I'm tolerating the fake documentary style on Parks & Recreation, mostly because it's actually funny and it's a comedy anyway, so it's already not quite my tastes and I'm having to make an exception to even be watching in the first place. But it's a challenge.
cornerofmadness
Jan. 21st, 2012 05:22 am (UTC)
I agree with you
dlgood
Jan. 21st, 2012 11:57 am (UTC)
I see where you are going - Scream and Community being movies and shows that waltz up to breaking the 4th wall without actually doing so.

But it doesn't necessarily bother me. When I'm watching a TV show, I know I'm watching a TV show. The right kind of character, the right kind of story can acknowledge that without throwing itself out of rhythm.

How do you see cases like The Purple Rose of Cairo, in which the movie within the movie breaks the fourth wall, while the movie itself does not?
masqthephlsphr
Jan. 21st, 2012 05:37 pm (UTC)
No, I haven't seen it, and I wouldn't be able to tell you what I thought without seeing it, but generally, BTWF moments are just a little too "aren't we clever" for my taste.

When I'm watching a TV show, I know on one level I'm watching a TV show (intellectual?), but on another level (more emotional, I suppose?), I want to be caught up in the narrative, and I don't like someone else deciding for me when I will be thrown out and when I won't.
dlgood
Jan. 21st, 2012 05:45 pm (UTC)
Ah.

The "Purple Rose of Cairo" is a Woody Allen movie set during the depression. A woman frequently spends her time at the movies, watching one film in particular over and over again. One of the characters in the movie notices her and steps out of the film into her world. Wackiness and drama ensues...

It's one of my favorites.
ponygirl2000
Jan. 21st, 2012 02:06 pm (UTC)
There have been times - and of course my brain is blanking on actual examples - where as you say it can be effective, as though breaking the wall actually draws us in rather than makes us step back, like live theatre. Maybe Buffy's look to the camera in OMWF when she sings "you can sing along" is an example of a non-funny way to do it.
masqthephlsphr
Jan. 21st, 2012 05:35 pm (UTC)
That moment in OMWF is so brief and sort of... when you sing to yourself, you sometimes act like you're performing to an invisible audience, and so that moment didn't throw me out of the scene, you know?

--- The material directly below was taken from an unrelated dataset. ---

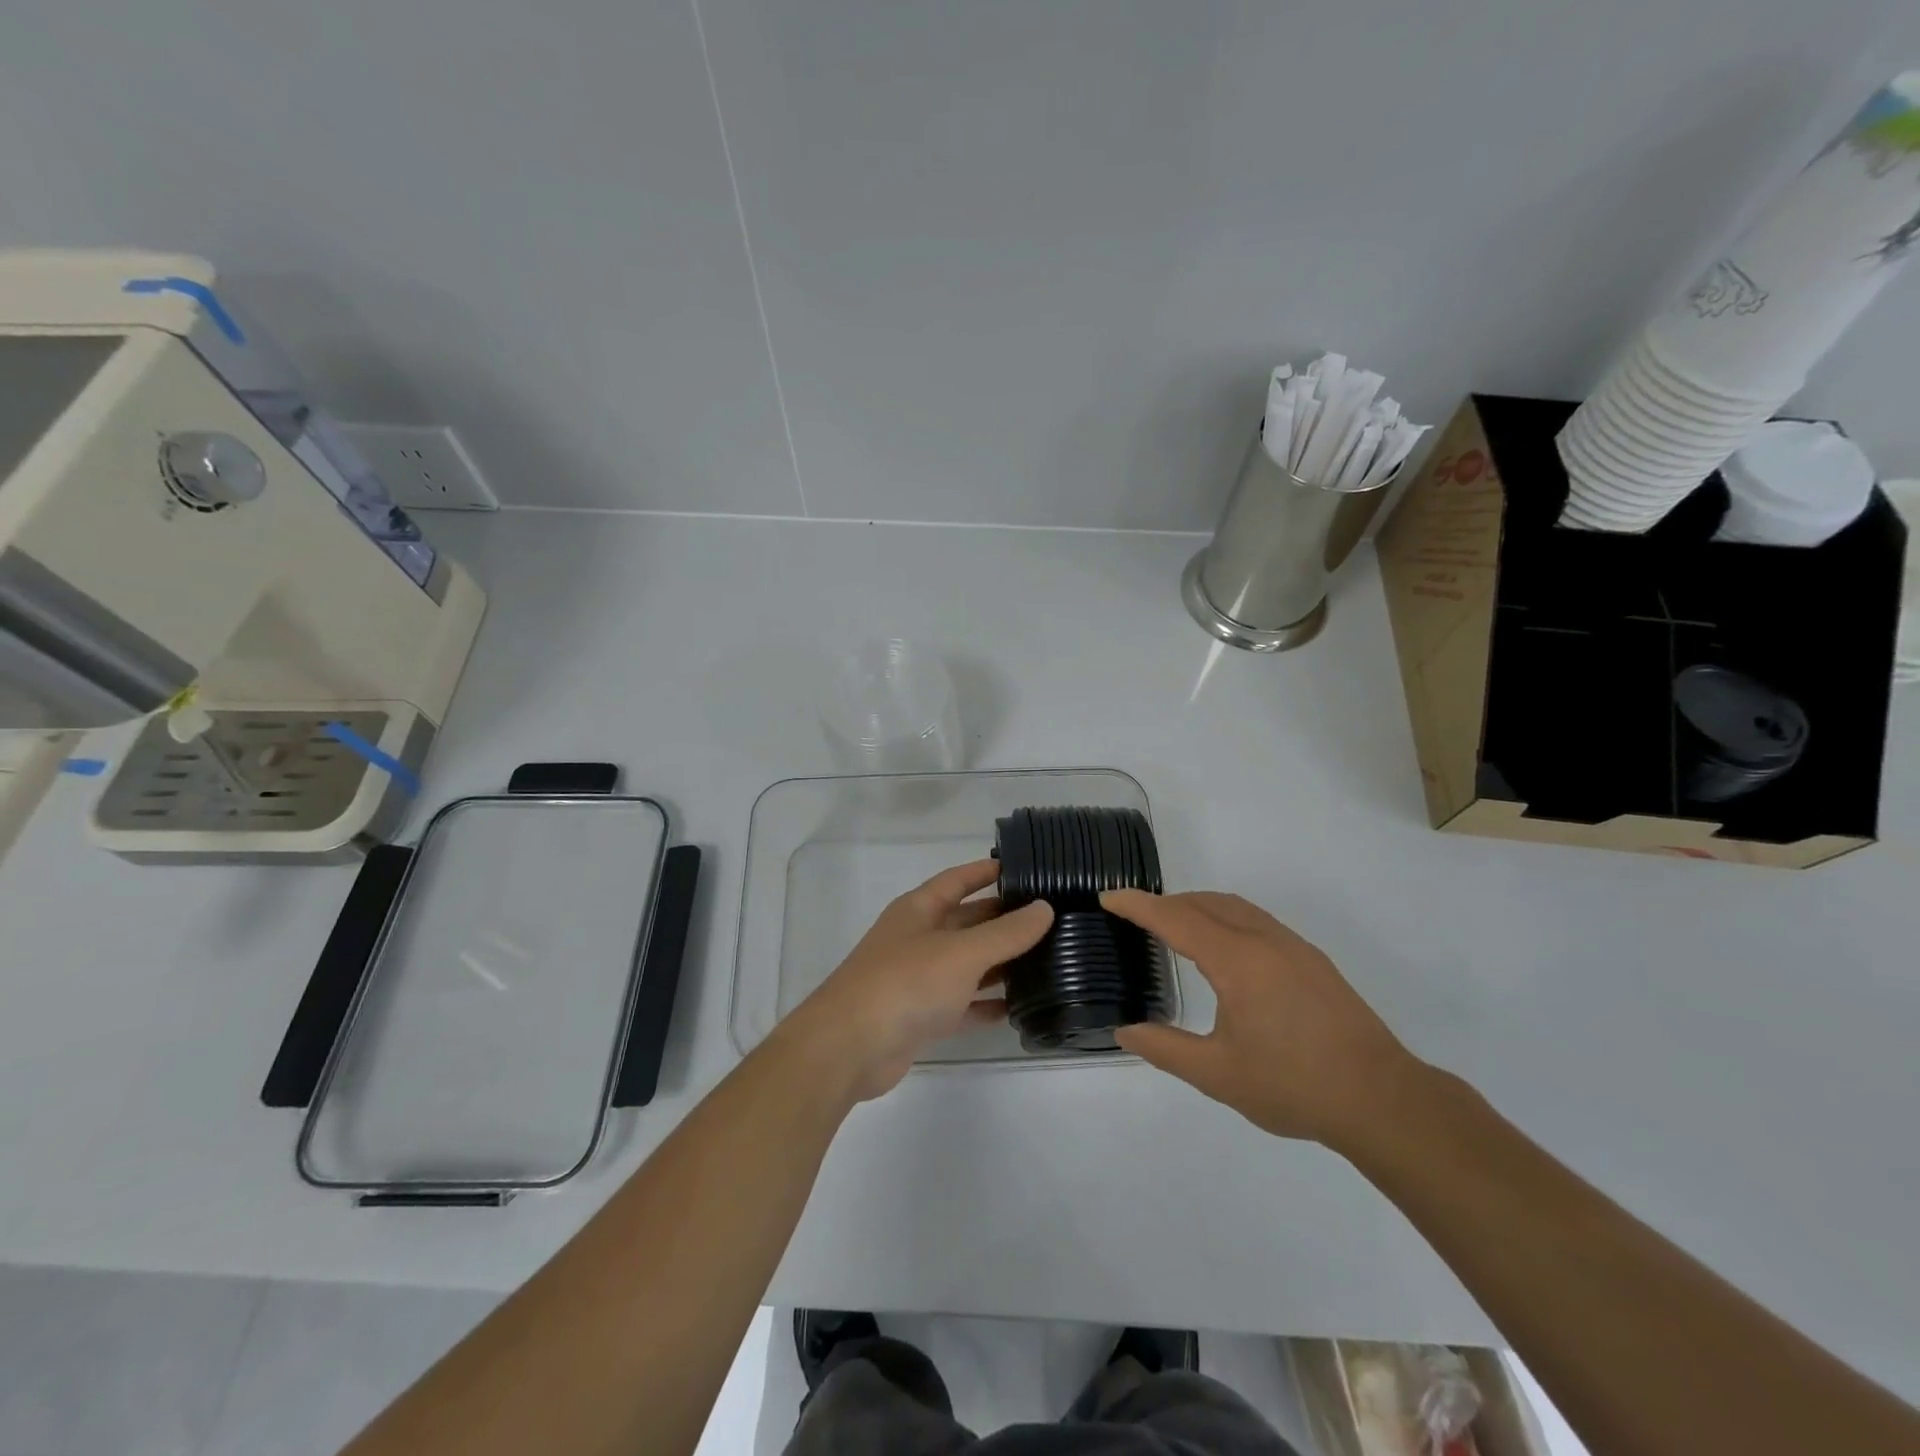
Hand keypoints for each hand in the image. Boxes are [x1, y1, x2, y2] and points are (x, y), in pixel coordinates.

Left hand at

I am totally blanking on examples myself. I just recall the general feeling of hating a lot of cases of BTFW because they are often not-so-inside jokes by the writers.
mamculuna
Jan. 21st, 2012 05:37 pm (UTC)
I wrote a whole essay on that once, which I won't subject you to, but I think it can be more than just a joke or even more than self-satire. In Marat/Sade, there's an audience on stage that makes the real audience become a part of the play, and makes us have to see that our judgments of the on-stage audience are judgments of ourselves. The stage version of Chorus Line does something vaguely in that vein with mirrors in the finale.

I just saw The Artist and there are a couple of places where the use of sound does something with the fourth wall, but can't pin it down, exactly.

masqthephlsphr
Jan. 21st, 2012 05:39 pm (UTC)
In the hands of a skilled writer/director, it can be an effective artistic technique, but most writers aren't skilled enough to pull it off, they just *think* they're being clever.
mamculuna
Jan. 21st, 2012 05:41 pm (UTC)
True! And it's the same "clever" every time.
harsens_rob
Jan. 22nd, 2012 05:05 am (UTC)
Opiniony-opinioning
I always return to Buffy's "Dawn's in trouble. Must be Tuesday" muttering in 'Once More, With Feeling' as done right.

Wrong would be the Supernatural books fandom on the Supernatural TV show in episodes like, 'Sympathy for the Devil', which is just too OTT.
masqthephlsphr
Jan. 22nd, 2012 04:39 pm (UTC)
Re: Opiniony-opinioning
For the most part, the BTFW in Buffy was subtle in those ways, or was built into the plot in a way that edged on breaking the fourth wall without actually breaking it. In Storyteller, for example, Andrew is "talking" to the audience, but not really, because he has a camera set up in the bathroom and what he's doing is pretending to play Masterpiece Theatre.
harsens_rob
Feb. 29th, 2012 02:51 am (UTC)
Re: Opiniony-opinioning
Agreed.

In fact, I can generally forgive the OTT OoC of characters commenting on the general actors, plot, arcs, or characters if they have a 'reason', like with Andy filming himself making comments which (presumably) he wouldn't be sharing with the characters within the narrative.

But, you can also tell (generally) between writers saying "Yes, we know this was kinda a cop-out, let's laugh together" and those who state "Hey, I created this you a-holes, stop bitching about it" attitudes. Joss tends to embrace, while Gamble (or Kripke, or both) tends to be defensive about it.
masqthephlsphr
Feb. 29th, 2012 03:23 am (UTC)
Re: Opiniony-opinioning
Is that Supernatural you're referring to? I stopped watching that in Season 1, I'm afraid.
harsens_rob
Feb. 29th, 2012 03:57 am (UTC)
Re: Opiniony-opinioning
Yes.

Alas, I'm referring to Kripke/Gamble's use of 'Becky' and 'Chuck', which you can find plenty of info on online.

The point is that Joss clearly knows his fan base and what they're talking about and engages. Kripke (or Gamble or both -- I'll admit I don't search out behind-the-scenes stuff so I don't grow resentment for creators or actors toward their own roles [didn't David B. make negative comments about Angel because he didn't like that he was known for that role...?].

Anyway, I'd recommend "All Hell Breaks Loose, P I and II" in which a narrative ends with Sam's murder and Dean doing ANYTHING to bring him back. And, "No Rest for the Wicked" in which Dean's choices come to roost and "Lazarus Rising" and "Are You There God? It's Me, Dean Winchester" in which Dean is lost. This is some phenomenal acting work by "pretty-boy" Jensen Ackles. These two episodes is what sold me on being a fan [like 'Prophecy Girl' sold me on SMG].

It is SUCH a pleasure when you see actors doing work that expands a character beyond what was probably in the [sorry- mind blank: whatever it is when actors know the basic role their trying out for].

Jensen shows in these episodes he's not just "ooh, I'm pretty".